● **Listed records**

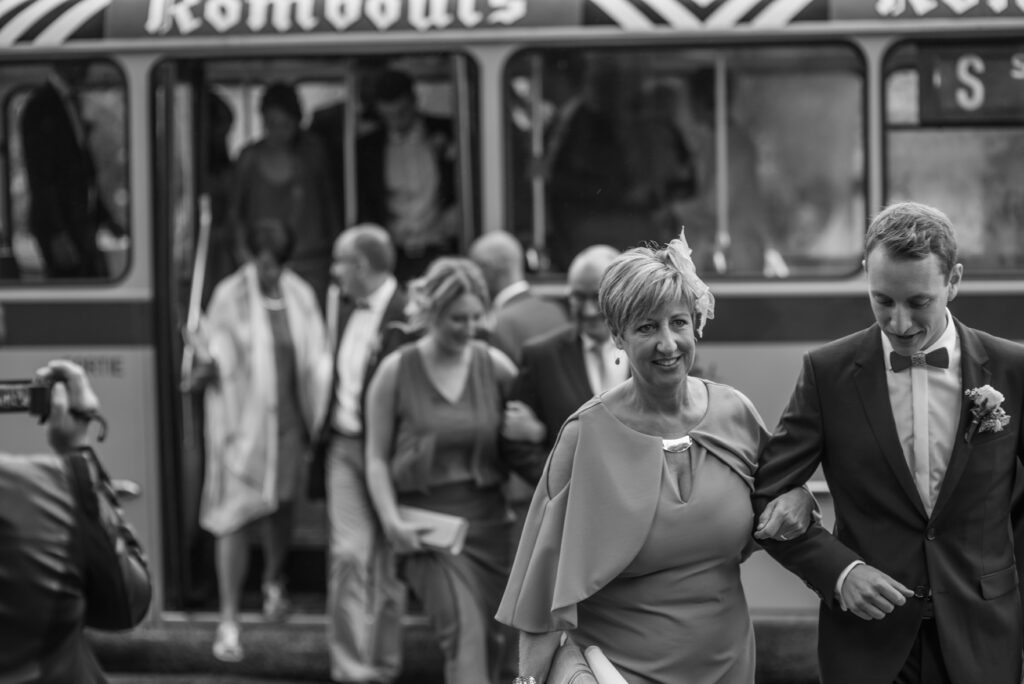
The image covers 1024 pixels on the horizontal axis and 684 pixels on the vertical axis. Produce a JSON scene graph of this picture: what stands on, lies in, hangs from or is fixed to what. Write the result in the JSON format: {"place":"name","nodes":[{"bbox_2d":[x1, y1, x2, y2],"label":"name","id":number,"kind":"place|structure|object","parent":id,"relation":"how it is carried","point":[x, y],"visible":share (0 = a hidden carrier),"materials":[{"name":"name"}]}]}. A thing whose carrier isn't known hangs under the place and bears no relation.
{"place":"outdoors","nodes":[
{"label":"outdoors","id":0,"kind":"place"},
{"bbox_2d":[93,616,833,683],"label":"pavement","id":1,"kind":"structure","parent":0,"point":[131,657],"materials":[{"name":"concrete"}]},
{"bbox_2d":[188,217,331,661],"label":"woman","id":2,"kind":"object","parent":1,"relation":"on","point":[269,359],"visible":0.87},
{"bbox_2d":[315,221,415,681],"label":"man","id":3,"kind":"object","parent":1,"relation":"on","point":[367,234],"visible":0.88},
{"bbox_2d":[368,255,532,683],"label":"woman","id":4,"kind":"object","parent":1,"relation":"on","point":[465,365],"visible":0.93},
{"bbox_2d":[396,506,467,554],"label":"clutch bag","id":5,"kind":"object","parent":4,"relation":"in","point":[437,533],"visible":0.74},
{"bbox_2d":[1,0,1022,627],"label":"bus","id":6,"kind":"object","parent":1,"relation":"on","point":[145,353],"visible":0.49,"materials":[{"name":"grey metal"}]},
{"bbox_2d":[0,56,131,285],"label":"bus window","id":7,"kind":"structure","parent":6,"relation":"in","point":[101,72],"materials":[{"name":"clear glass"}]},
{"bbox_2d":[19,64,118,279],"label":"man","id":8,"kind":"object","parent":6,"relation":"in","point":[45,142],"visible":0.66},
{"bbox_2d":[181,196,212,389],"label":"handrail","id":9,"kind":"object","parent":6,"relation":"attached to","point":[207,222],"visible":0.79,"materials":[{"name":"metal"}]},
{"bbox_2d":[192,88,238,293],"label":"person","id":10,"kind":"object","parent":6,"relation":"in","point":[225,118],"visible":0.31},
{"bbox_2d":[229,83,339,301],"label":"woman","id":11,"kind":"object","parent":6,"relation":"in","point":[269,106],"visible":0.6},
{"bbox_2d":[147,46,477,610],"label":"doorway","id":12,"kind":"object","parent":6,"relation":"in","point":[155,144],"visible":0.41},
{"bbox_2d":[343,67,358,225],"label":"handrail","id":13,"kind":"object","parent":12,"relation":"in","point":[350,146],"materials":[{"name":"grey metal"}]},
{"bbox_2d":[352,68,458,268],"label":"man","id":14,"kind":"object","parent":6,"relation":"in","point":[423,164],"visible":0.74},
{"bbox_2d":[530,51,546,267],"label":"handrail","id":15,"kind":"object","parent":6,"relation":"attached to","point":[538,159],"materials":[{"name":"grey metal"}]},
{"bbox_2d":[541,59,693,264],"label":"person","id":16,"kind":"object","parent":6,"relation":"in","point":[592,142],"visible":0.68},
{"bbox_2d":[501,42,868,281],"label":"bus window","id":17,"kind":"structure","parent":6,"relation":"in","point":[810,240],"materials":[{"name":"clear glass"}]},
{"bbox_2d":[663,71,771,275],"label":"person","id":18,"kind":"object","parent":6,"relation":"in","point":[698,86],"visible":0.56},
{"bbox_2d":[881,36,1023,277],"label":"bus window","id":19,"kind":"structure","parent":6,"relation":"in","point":[900,58],"materials":[{"name":"glass"}]},
{"bbox_2d":[919,41,1023,123],"label":"destination sign","id":20,"kind":"object","parent":6,"relation":"attached to","point":[944,108],"visible":0.93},
{"bbox_2d":[496,231,815,683],"label":"woman","id":21,"kind":"object","parent":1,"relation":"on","point":[642,435],"visible":0.97},
{"bbox_2d":[541,640,629,683],"label":"handbag","id":22,"kind":"object","parent":21,"relation":"in","point":[576,677],"visible":0.84,"materials":[{"name":"leather"}]},
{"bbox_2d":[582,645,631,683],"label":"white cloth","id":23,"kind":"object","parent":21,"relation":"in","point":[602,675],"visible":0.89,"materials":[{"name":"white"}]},
{"bbox_2d":[666,230,715,337],"label":"hair flower","id":24,"kind":"object","parent":21,"relation":"attached to","point":[686,270],"visible":0.57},
{"bbox_2d":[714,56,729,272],"label":"handrail","id":25,"kind":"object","parent":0,"point":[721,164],"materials":[{"name":"grey metal"}]},
{"label":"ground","id":26,"kind":"structure","parent":0},
{"bbox_2d":[0,355,149,681],"label":"photographer","id":27,"kind":"object","parent":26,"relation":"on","point":[95,519],"visible":0.98},
{"bbox_2d":[0,374,108,439],"label":"camera","id":28,"kind":"object","parent":27,"relation":"in","point":[39,389],"visible":0.81,"materials":[{"name":"black plastic"}]},
{"bbox_2d":[468,231,566,361],"label":"man","id":29,"kind":"object","parent":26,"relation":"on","point":[487,248],"visible":0.47},
{"bbox_2d":[498,240,629,490],"label":"man","id":30,"kind":"object","parent":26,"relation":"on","point":[600,268],"visible":0.43},
{"bbox_2d":[755,199,1023,683],"label":"man","id":31,"kind":"object","parent":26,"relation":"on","point":[914,248],"visible":0.99}
]}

● **What is expected**
Word for word, write out each line of the records, but leave the pictures behind.

● **Result of this exercise**
The image covers 1024 pixels on the horizontal axis and 684 pixels on the vertical axis. Produce a JSON scene graph of this picture: what stands on, lies in, hangs from or is fixed to what. Write the result in the JSON format: {"place":"name","nodes":[{"bbox_2d":[x1, y1, x2, y2],"label":"name","id":number,"kind":"place|structure|object","parent":id,"relation":"how it is carried","point":[x, y],"visible":share (0 = a hidden carrier),"materials":[{"name":"name"}]}]}. A thing whose carrier isn't known hangs under the place and bears no relation.
{"place":"outdoors","nodes":[
{"label":"outdoors","id":0,"kind":"place"},
{"bbox_2d":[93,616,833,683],"label":"pavement","id":1,"kind":"structure","parent":0,"point":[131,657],"materials":[{"name":"concrete"}]},
{"bbox_2d":[188,217,331,661],"label":"woman","id":2,"kind":"object","parent":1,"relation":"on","point":[269,359],"visible":0.87},
{"bbox_2d":[315,221,415,681],"label":"man","id":3,"kind":"object","parent":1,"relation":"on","point":[367,234],"visible":0.88},
{"bbox_2d":[368,255,532,683],"label":"woman","id":4,"kind":"object","parent":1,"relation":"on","point":[465,365],"visible":0.93},
{"bbox_2d":[396,506,467,554],"label":"clutch bag","id":5,"kind":"object","parent":4,"relation":"in","point":[437,533],"visible":0.74},
{"bbox_2d":[1,0,1022,627],"label":"bus","id":6,"kind":"object","parent":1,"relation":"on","point":[145,353],"visible":0.49,"materials":[{"name":"grey metal"}]},
{"bbox_2d":[0,56,131,285],"label":"bus window","id":7,"kind":"structure","parent":6,"relation":"in","point":[101,72],"materials":[{"name":"clear glass"}]},
{"bbox_2d":[19,64,118,279],"label":"man","id":8,"kind":"object","parent":6,"relation":"in","point":[45,142],"visible":0.66},
{"bbox_2d":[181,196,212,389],"label":"handrail","id":9,"kind":"object","parent":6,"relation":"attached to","point":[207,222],"visible":0.79,"materials":[{"name":"metal"}]},
{"bbox_2d":[192,88,238,293],"label":"person","id":10,"kind":"object","parent":6,"relation":"in","point":[225,118],"visible":0.31},
{"bbox_2d":[229,83,339,301],"label":"woman","id":11,"kind":"object","parent":6,"relation":"in","point":[269,106],"visible":0.6},
{"bbox_2d":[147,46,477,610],"label":"doorway","id":12,"kind":"object","parent":6,"relation":"in","point":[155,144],"visible":0.41},
{"bbox_2d":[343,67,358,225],"label":"handrail","id":13,"kind":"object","parent":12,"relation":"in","point":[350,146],"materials":[{"name":"grey metal"}]},
{"bbox_2d":[352,68,458,268],"label":"man","id":14,"kind":"object","parent":6,"relation":"in","point":[423,164],"visible":0.74},
{"bbox_2d":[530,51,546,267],"label":"handrail","id":15,"kind":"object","parent":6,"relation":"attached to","point":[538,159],"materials":[{"name":"grey metal"}]},
{"bbox_2d":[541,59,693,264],"label":"person","id":16,"kind":"object","parent":6,"relation":"in","point":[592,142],"visible":0.68},
{"bbox_2d":[501,42,868,281],"label":"bus window","id":17,"kind":"structure","parent":6,"relation":"in","point":[810,240],"materials":[{"name":"clear glass"}]},
{"bbox_2d":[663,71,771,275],"label":"person","id":18,"kind":"object","parent":6,"relation":"in","point":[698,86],"visible":0.56},
{"bbox_2d":[881,36,1023,277],"label":"bus window","id":19,"kind":"structure","parent":6,"relation":"in","point":[900,58],"materials":[{"name":"glass"}]},
{"bbox_2d":[919,41,1023,123],"label":"destination sign","id":20,"kind":"object","parent":6,"relation":"attached to","point":[944,108],"visible":0.93},
{"bbox_2d":[496,231,815,683],"label":"woman","id":21,"kind":"object","parent":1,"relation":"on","point":[642,435],"visible":0.97},
{"bbox_2d":[541,640,629,683],"label":"handbag","id":22,"kind":"object","parent":21,"relation":"in","point":[576,677],"visible":0.84,"materials":[{"name":"leather"}]},
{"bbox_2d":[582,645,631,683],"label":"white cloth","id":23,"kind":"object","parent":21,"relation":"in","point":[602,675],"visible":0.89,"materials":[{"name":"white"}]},
{"bbox_2d":[666,230,715,337],"label":"hair flower","id":24,"kind":"object","parent":21,"relation":"attached to","point":[686,270],"visible":0.57},
{"bbox_2d":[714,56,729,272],"label":"handrail","id":25,"kind":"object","parent":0,"point":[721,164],"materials":[{"name":"grey metal"}]},
{"label":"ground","id":26,"kind":"structure","parent":0},
{"bbox_2d":[0,355,149,681],"label":"photographer","id":27,"kind":"object","parent":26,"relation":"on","point":[95,519],"visible":0.98},
{"bbox_2d":[0,374,108,439],"label":"camera","id":28,"kind":"object","parent":27,"relation":"in","point":[39,389],"visible":0.81,"materials":[{"name":"black plastic"}]},
{"bbox_2d":[468,231,566,361],"label":"man","id":29,"kind":"object","parent":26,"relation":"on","point":[487,248],"visible":0.47},
{"bbox_2d":[498,240,629,490],"label":"man","id":30,"kind":"object","parent":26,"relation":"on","point":[600,268],"visible":0.43},
{"bbox_2d":[755,199,1023,683],"label":"man","id":31,"kind":"object","parent":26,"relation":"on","point":[914,248],"visible":0.99}
]}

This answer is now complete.